* Your assignment: List every line in the rows below that contains the string "Evite". Matching is case-sensitive.

* Extracted material:
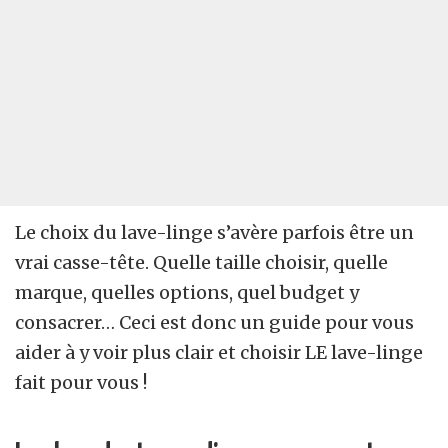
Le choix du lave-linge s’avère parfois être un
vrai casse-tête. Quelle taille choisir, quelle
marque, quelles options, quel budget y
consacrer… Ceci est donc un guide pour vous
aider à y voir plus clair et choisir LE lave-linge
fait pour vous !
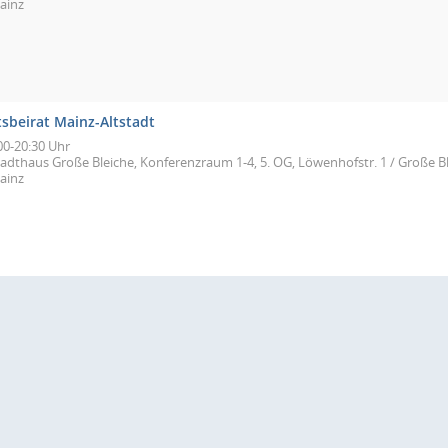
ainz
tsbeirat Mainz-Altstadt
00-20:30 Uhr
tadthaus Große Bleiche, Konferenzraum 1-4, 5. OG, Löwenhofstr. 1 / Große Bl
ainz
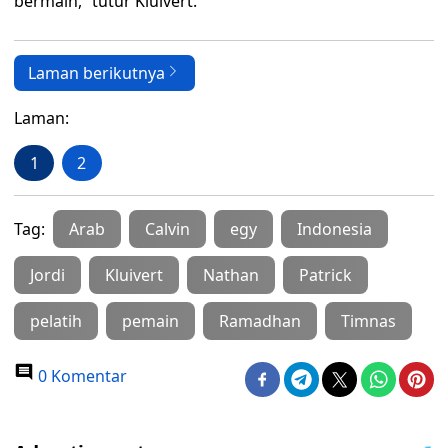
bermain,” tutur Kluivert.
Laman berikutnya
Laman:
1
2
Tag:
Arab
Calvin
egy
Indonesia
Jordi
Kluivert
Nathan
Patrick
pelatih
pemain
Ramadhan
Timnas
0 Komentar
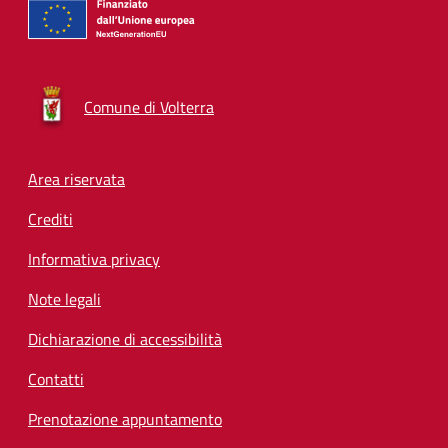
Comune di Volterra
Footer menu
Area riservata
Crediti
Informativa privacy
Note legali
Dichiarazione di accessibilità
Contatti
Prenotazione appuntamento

---

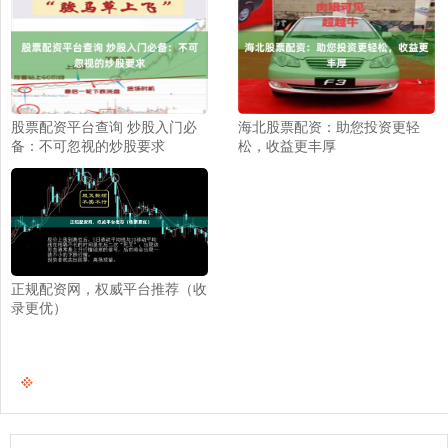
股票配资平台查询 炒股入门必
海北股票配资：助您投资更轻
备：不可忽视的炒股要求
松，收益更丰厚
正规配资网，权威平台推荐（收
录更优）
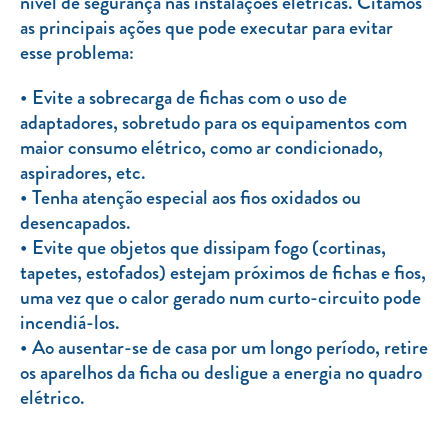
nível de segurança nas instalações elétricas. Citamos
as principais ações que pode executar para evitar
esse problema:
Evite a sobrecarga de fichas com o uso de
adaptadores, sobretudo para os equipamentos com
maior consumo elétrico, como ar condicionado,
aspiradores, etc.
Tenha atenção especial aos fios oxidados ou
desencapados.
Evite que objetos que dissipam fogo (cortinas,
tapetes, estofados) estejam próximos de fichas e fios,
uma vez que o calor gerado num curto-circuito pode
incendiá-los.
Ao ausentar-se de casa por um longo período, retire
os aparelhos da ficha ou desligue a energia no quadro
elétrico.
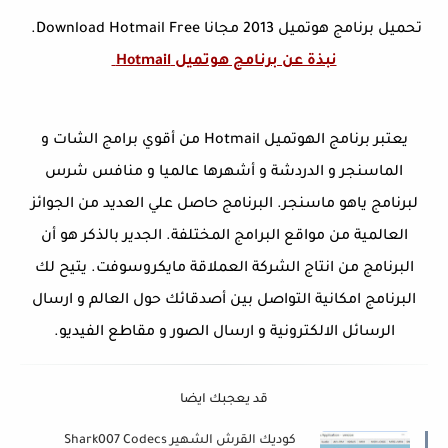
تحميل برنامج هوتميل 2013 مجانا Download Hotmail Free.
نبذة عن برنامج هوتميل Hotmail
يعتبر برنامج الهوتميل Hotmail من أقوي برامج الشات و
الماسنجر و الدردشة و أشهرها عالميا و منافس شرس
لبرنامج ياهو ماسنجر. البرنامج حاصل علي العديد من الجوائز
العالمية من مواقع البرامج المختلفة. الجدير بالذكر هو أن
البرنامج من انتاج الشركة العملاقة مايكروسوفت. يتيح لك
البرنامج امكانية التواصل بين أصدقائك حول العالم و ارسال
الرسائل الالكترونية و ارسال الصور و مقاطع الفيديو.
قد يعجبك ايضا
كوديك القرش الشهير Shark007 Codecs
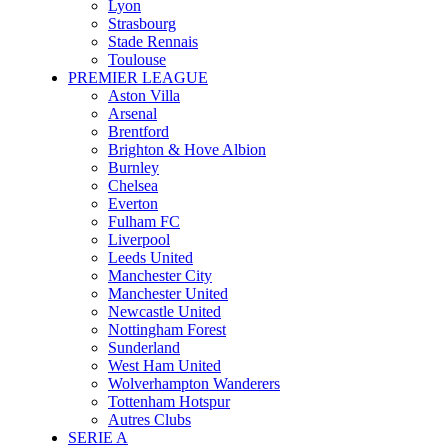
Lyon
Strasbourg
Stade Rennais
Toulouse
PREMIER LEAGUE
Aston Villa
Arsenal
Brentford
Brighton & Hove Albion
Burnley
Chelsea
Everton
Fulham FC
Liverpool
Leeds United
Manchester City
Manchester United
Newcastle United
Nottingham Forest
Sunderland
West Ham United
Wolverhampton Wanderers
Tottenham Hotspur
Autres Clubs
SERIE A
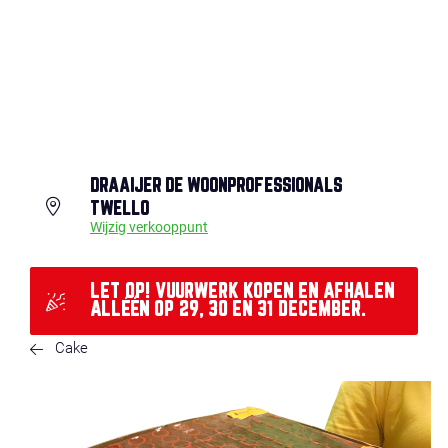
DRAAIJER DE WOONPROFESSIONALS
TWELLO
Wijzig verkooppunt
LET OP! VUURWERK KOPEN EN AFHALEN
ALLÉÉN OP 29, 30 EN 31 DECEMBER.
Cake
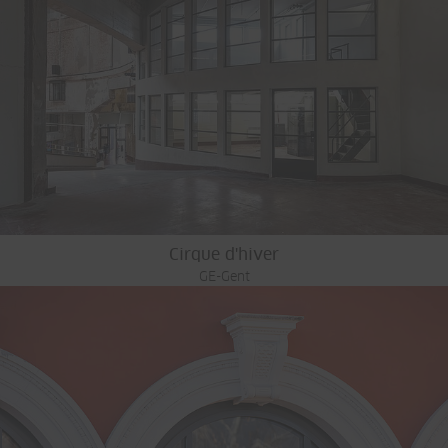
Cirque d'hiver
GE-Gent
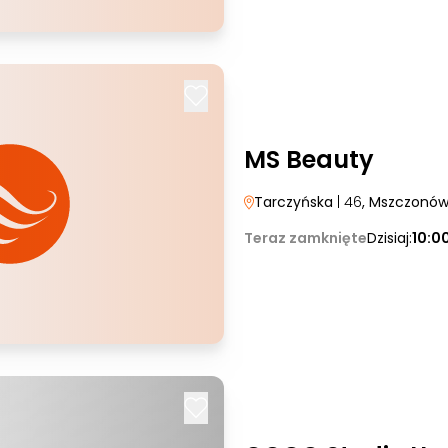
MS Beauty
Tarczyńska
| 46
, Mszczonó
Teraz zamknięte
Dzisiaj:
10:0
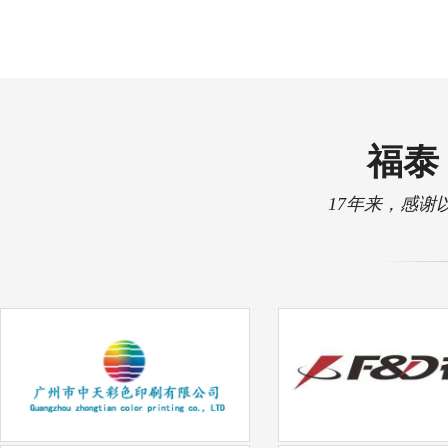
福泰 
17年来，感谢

* Written answer:
Evite a sobrecarga de fichas com o uso de
Evite que objetos que dissipam fogo (cortinas,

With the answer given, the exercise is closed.